Elbette zenginlerin göç etmesine gerek yok ve sadece Afganistan işçi sınıfı göç etmek zorunda kalıyor. Türkiye'de göçmenlere karşı bu tür ırkçı girişimlerin varlığından haberdarız ve bazı Türkler Afganistanlı gençlerin, özellikle erkeklerin neden ailelerinden ayrılıp yalnız geldiklerini soruyor. Neden mi? Çünkü, kadınlar ve çocuklar bu tehlikeli yolculuğa çıkamazlar. Bu gençler binlerce tehlikeyi göze alıp aylarca aç susuz yürüyerek Türkiye'ye ulaşabiliyorlar. Çünkü, göç yollarında hırsızlar ve kaçakçılarla da boğuştukları için kadın ve çocukları getiremiyorlar. Bence gelen bu gençler kimse için tehlike unsuru değildir. Tıpkı, Avrupa'ya çalışmaya giden bazı Türkler gibi onlar da Türkiye'ye çalışmak için geliyorlar. Bu tür göçmen karşıtı kampanyalar şiddeti körüklemenin yanı sıra Türk halkına da zarar vermektedir. Solcu gruplar, özellikle Türkiye Komünist Partisi göç konusunda çok gerçekçi ve insani bir tutum izliyor. 
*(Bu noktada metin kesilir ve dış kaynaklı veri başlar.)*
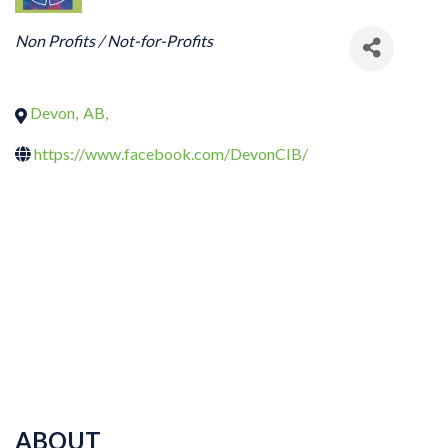
CATEGORIES
Non Profits / Not-for-Profits
Devon
,
AB
,
https://www.facebook.com/DevonCIB/
ABOUT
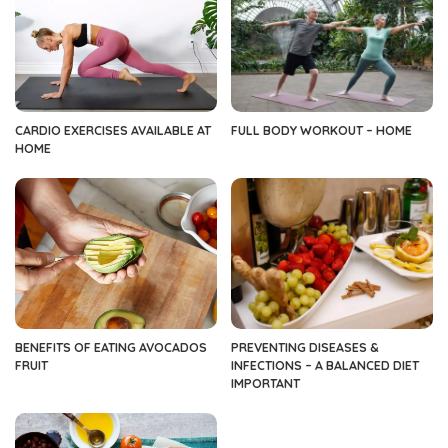
CARDIO EXERCISES AVAILABLE AT
FULL BODY WORKOUT – HOME
HOME
BENEFITS OF EATING AVOCADOS
PREVENTING DISEASES &
FRUIT
INFECTIONS – A BALANCED DIET
IMPORTANT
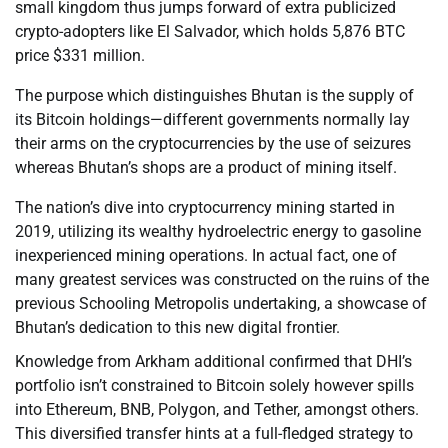
small kingdom thus jumps forward of extra publicized
crypto-adopters like El Salvador, which holds 5,876 BTC
price $331 million.
The purpose which distinguishes Bhutan is the supply of
its Bitcoin holdings—different governments normally lay
their arms on the cryptocurrencies by the use of seizures
whereas Bhutan’s shops are a product of mining itself.
The nation’s dive into cryptocurrency mining started in
2019, utilizing its wealthy hydroelectric energy to gasoline
inexperienced mining operations. In actual fact, one of
many greatest services was constructed on the ruins of the
previous Schooling Metropolis undertaking, a showcase of
Bhutan’s dedication to this new digital frontier.
Knowledge from Arkham additional confirmed that DHI’s
portfolio isn’t constrained to Bitcoin solely however spills
into Ethereum, BNB, Polygon, and Tether, amongst others.
This diversified transfer hints at a full-fledged strategy to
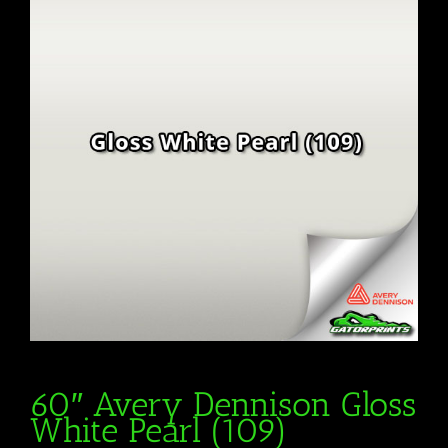
60″ Avery Dennison Gloss
White Pearl (109)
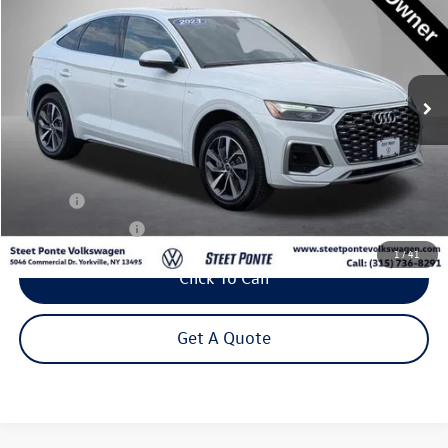
Price Drop
VIN:
WA14AAFY5P2140135
Stock:
P3289
Model:
FYTCAY
$33,795
36,058 mi
Ext.
Int.
Steet Ponte Price
Less
Title Fee
+$50
NYS Inspection Fee
$21
1
/
41
Click To Call
Get A Quote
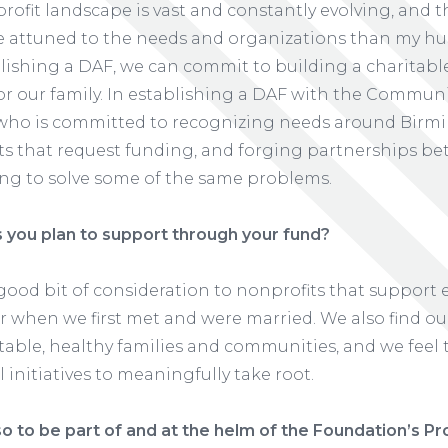
fit landscape is vast and constantly evolving, and
e attuned to the needs and organizations than my hu
blishing a DAF, we can commit to building a charitabl
or our family. In establishing a DAF with the Commun
 who is committed to recognizing needs around Birm
ts that request funding, and forging partnerships b
ing to solve some of the same problems.
you plan to support through your fund?
a good bit of consideration to nonprofits that support
 when we first met and were married. We also find ou
 stable, healthy families and communities, and we fee
 initiatives to meaningfully take root.
o to be part of and at the helm of the Foundation’s Pr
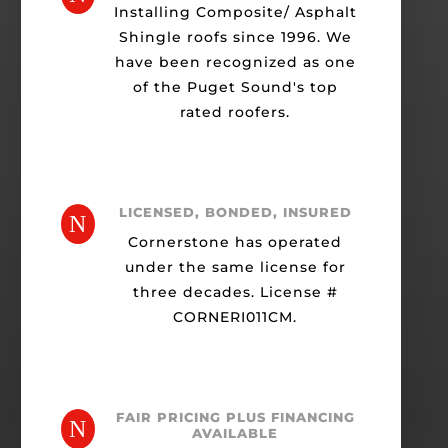
Installing Composite/ Asphalt
Shingle roofs since 1996. We
have been recognized as one
of the Puget Sound's top
rated roofers.
LICENSED, BONDED, INSURED
N
Cornerstone has operated
under the same license for
three decades. License #
CORNERI011CM.
FAIR PRICING PLUS FINANCING
N
AVAILABLE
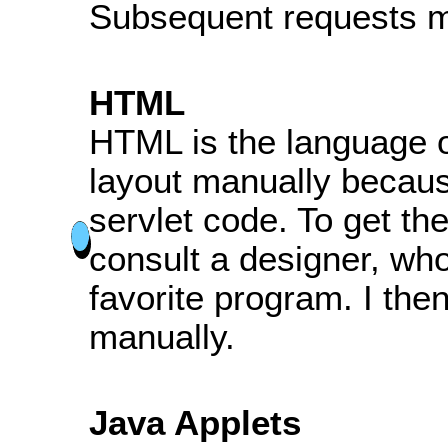
Subsequent requests m
HTML
HTML is the language of
layout manually becaus
servlet code. To get the 
consult a designer, who
favorite program. I the
manually.
Java Applets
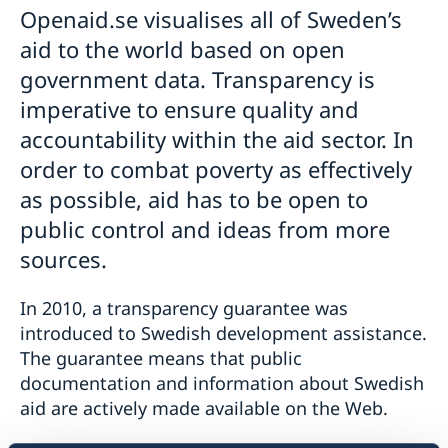
Openaid.se visualises all of Sweden’s
Swedish food
Visiting Sweden
Swedish music
aid to the world based on open
Sweden.se
Entry/Exit System (EES)
government data. Transparency is
Visit Sweden for more than 90 days
imperative to ensure quality and
Visit Sweden up to 90 days during 180 days – apply
for a visa
accountability within the aid sector. In
order to combat poverty as effectively
as possible, aid has to be open to
public control and ideas from more
sources.
In 2010, a transparency guarantee was
introduced to Swedish development assistance.
The guarantee means that public
documentation and information about Swedish
aid are actively made available on the Web.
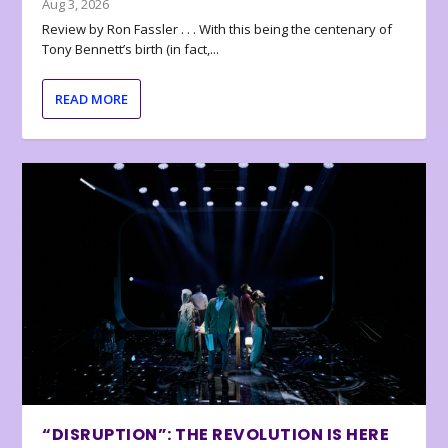
Aug 3, 2026
Review by Ron Fassler . . . With this being the centenary of
Tony Bennett’s birth (in fact,...
READ MORE
“DISRUPTION”: THE REVOLUTION IS HERE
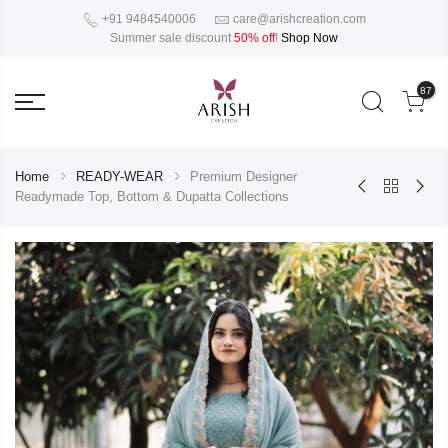
+91 9484540006
care@arishcreation.com
Summer sale discount
50% off
!
Shop Now
87
Home
READY-WEAR
Premium Designer
Readymade Top, Bottom & Dupatta Collections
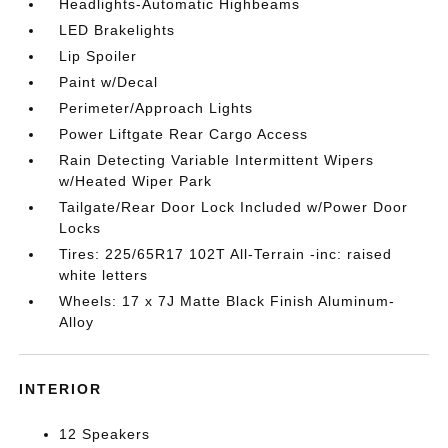
Headlights-Automatic Highbeams
LED Brakelights
Lip Spoiler
Paint w/Decal
Perimeter/Approach Lights
Power Liftgate Rear Cargo Access
Rain Detecting Variable Intermittent Wipers
w/Heated Wiper Park
Tailgate/Rear Door Lock Included w/Power Door
Locks
Tires: 225/65R17 102T All-Terrain -inc: raised
white letters
Wheels: 17 x 7J Matte Black Finish Aluminum-
Alloy
INTERIOR
12 Speakers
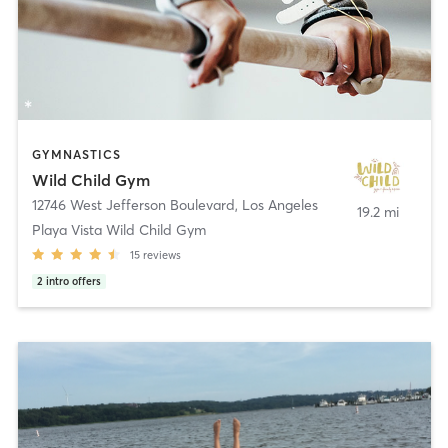
GYMNASTICS
Wild Child Gym
12746 West Jefferson Boulevard
,
Los Angeles
19.2 mi
Playa Vista Wild Child Gym
15
reviews
2
intro offers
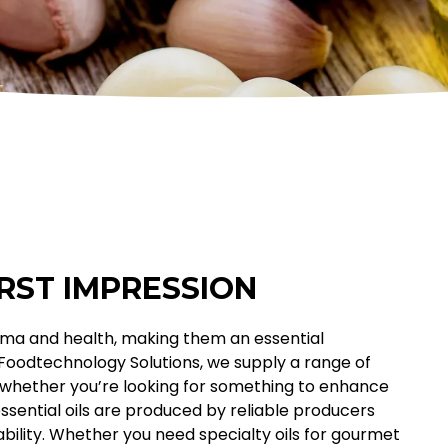
IRST IMPRESSION
 aroma and health, making them an essential
 Foodtechnology Solutions, we supply a range of
s, whether you’re looking for something to enhance
essential oils are produced by reliable producers
ility. Whether you need specialty oils for gourmet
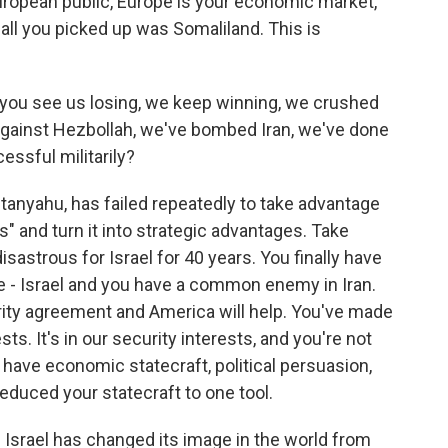
European public, Europe is your economic market,
, all you picked up was Somaliland. This is
, you see us losing, we keep winning, we crushed
against Hezbollah, we've bombed Iran, we've done
essful militarily?
tanyahu, has failed repeatedly to take advantage
s" and turn it into strategic advantages. Take
sastrous for Israel for 40 years. You finally have
 - Israel and you have a common enemy in Iran.
ity agreement and America will help. You've made
ests. It's in our security interests, and you're not
 have economic statecraft, political persuasion,
 reduced your statecraft to one tool.
 Israel has changed its image in the world from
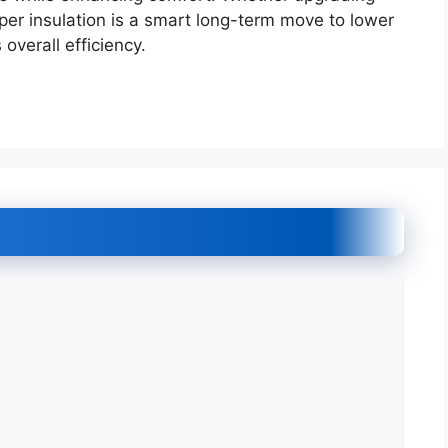
proper insulation is a smart long-term move to lower
overall efficiency.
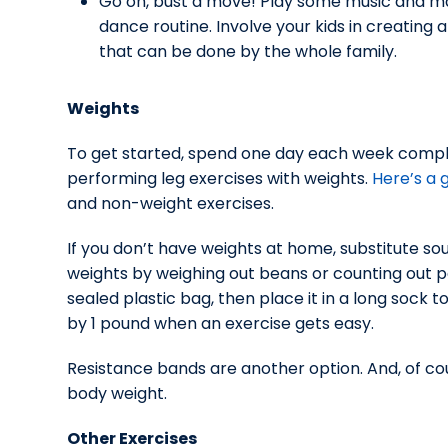
Go on, bust a move! Play some music and m
dance routine. Involve your kids in creating a
that can be done by the whole family.
Weights
To get started, spend one day each week compl
performing leg exercises with weights.
Here’s a 
and non-weight exercises.
If you don’t have weights at home, substitute s
weights by weighing out beans or counting out pe
sealed plastic bag, then place it in a long sock t
by 1 pound when an exercise gets easy.
Resistance bands are another option. And, of co
body weight.
Other Exercises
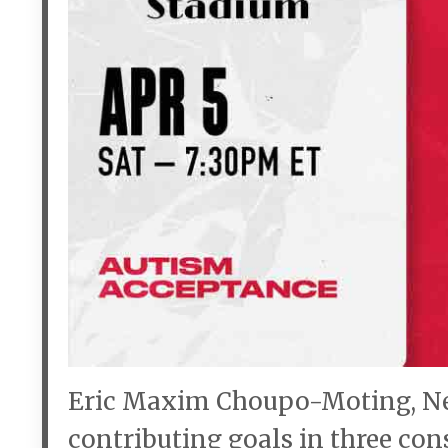
Eric Maxim Choupo-Moting, New 
contributing goals in three con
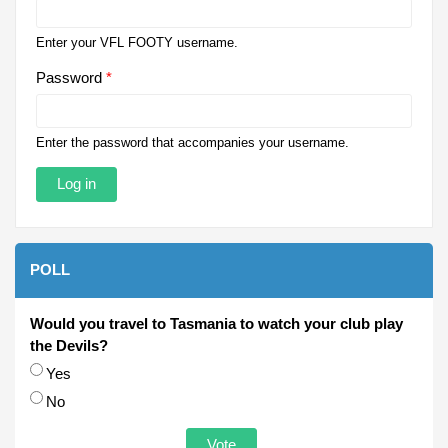
Enter your VFL FOOTY username.
Password
*
Enter the password that accompanies your username.
POLL
Would you travel to Tasmania to watch your club play
the Devils?
Choices
Yes
No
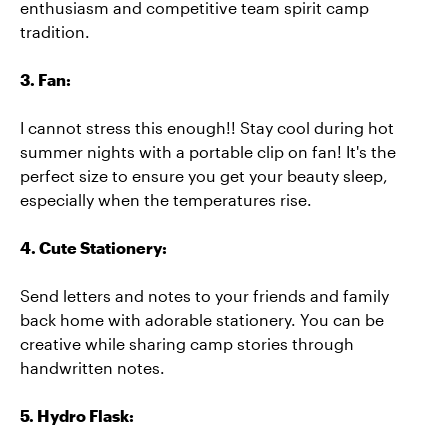
enthusiasm and competitive team spirit camp
tradition.
3. Fan:
I cannot stress this enough!! Stay cool during hot
summer nights with a portable clip on fan! It's the
perfect size to ensure you get your beauty sleep,
especially when the temperatures rise.
4. Cute Stationery:
Send letters and notes to your friends and family
back home with adorable stationery. You can be
creative while sharing camp stories through
handwritten notes.
5. Hydro Flask:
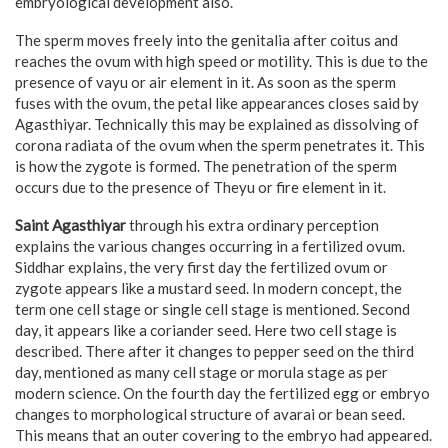
embryological development also.
The sperm moves freely into the genitalia after coitus and
reaches the ovum with high speed or motility. This is due to the
presence of vayu or air element in it. As soon as the sperm
fuses with the ovum, the petal like appearances closes said by
Agasthiyar. Technically this may be explained as dissolving of
corona radiata of the ovum when the sperm penetrates it. This
is how the zygote is formed. The penetration of the sperm
occurs due to the presence of Theyu or fire element in it.
Saint Agasthiyar
through his extra ordinary perception
explains the various changes occurring in a fertilized ovum.
Siddhar explains, the very first day the fertilized ovum or
zygote appears like a mustard seed. In modern concept, the
term one cell stage or single cell stage is mentioned. Second
day, it appears like a coriander seed. Here two cell stage is
described. There after it changes to pepper seed on the third
day, mentioned as many cell stage or morula stage as per
modern science. On the fourth day the fertilized egg or embryo
changes to morphological structure of avarai or bean seed.
This means that an outer covering to the embryo had appeared.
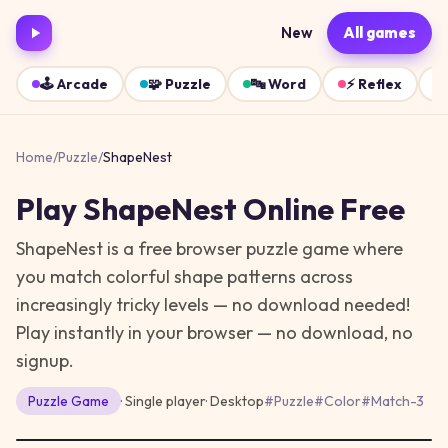
New
All games
🕹️
Arcade
🧩
Puzzle
🔤
Word
⚡
Reflex
Home
/
Puzzle
/
ShapeNest
Play
ShapeNest
Online Free
ShapeNest is a free browser puzzle game where
you match colorful shape patterns across
increasingly tricky levels — no download needed!
Play instantly in your browser — no download, no
signup.
Puzzle
Game
· Single player
·
Desktop
#
Puzzle
#
Color
#
Match-3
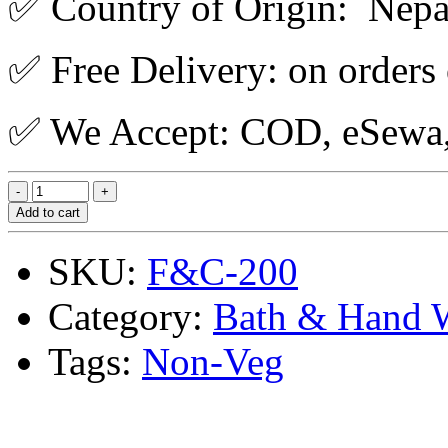
✅ Country of Origin: Nepa
✅ Free Delivery: on orders
✅ We Accept: COD, eSewa, 
Add to cart
SKU:
F&C-200
Category:
Bath & Hand 
Tags:
Non-Veg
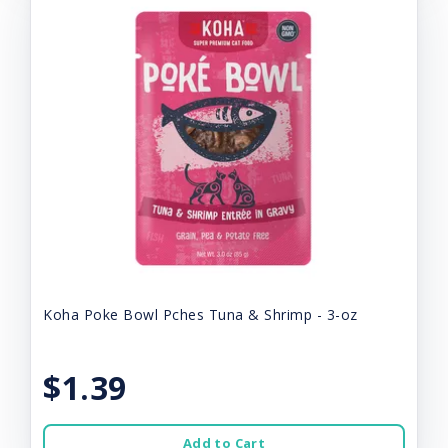
Koha Poke Bowl Pches Tuna & Shrimp - 3-oz
$1.39
Add to Cart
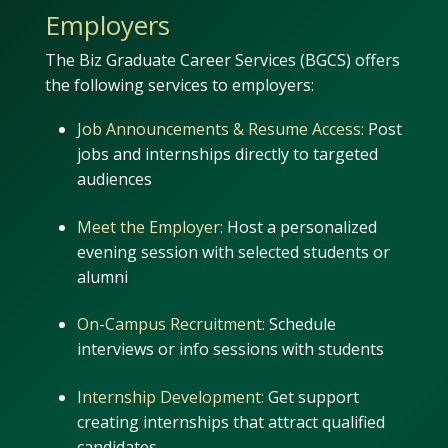
Employers
The Biz Graduate Career Services (BGCS) offers
the following services to employers:
Job Announcements & Resume Access:
Post
jobs and internships directly to targeted
audiences
Meet the Employer:
Host a personalized
evening session with selected students or
alumni
On-Campus Recruitment:
Schedule
interviews or info sessions with students
Internship Development:
Get support
creating internships that attract qualified
candidates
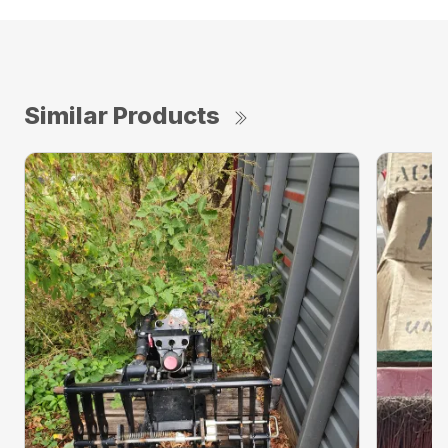
Similar Products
Peki, son sözü ‘büyük insanlık’ için söyleyelim o zaman Fehim... Afganistan, Türkiye ya da dünyada emperyalizme ve sömürüye karşı insanlık nasıl kurtulur?

İnsanlık emperyalizm ve sömürüden nasıl kurtulur? Marx ve Engels’in dediği gibi işçi sınıfı kendi çıkarlarının tüm insanlığın çıkarı olduğu bilinciyle kendisine siyasal iktidarı fethetme hedefi koyduğu zaman… Bu hedef için de kendi sınıfının sesi olan sol, komünist partilerle birlikte çalışıp mücadele etmeye başladığı zaman… Ancak işçi sınıfları ve sol partilerin birliği emperyalizmi ve sömürüyü zayıflatıp ortadan kaldırabilir. Egemen devletlerin kendi egemen sınıfını zenginleştirmek ve alt sınıflarına sus payı vermek için eyaletleri, sömürgeleri ve bağımlı ülkeleri sömürmesi temeline dayanan emperyalizmden kurtuluş da buna bağlıdır.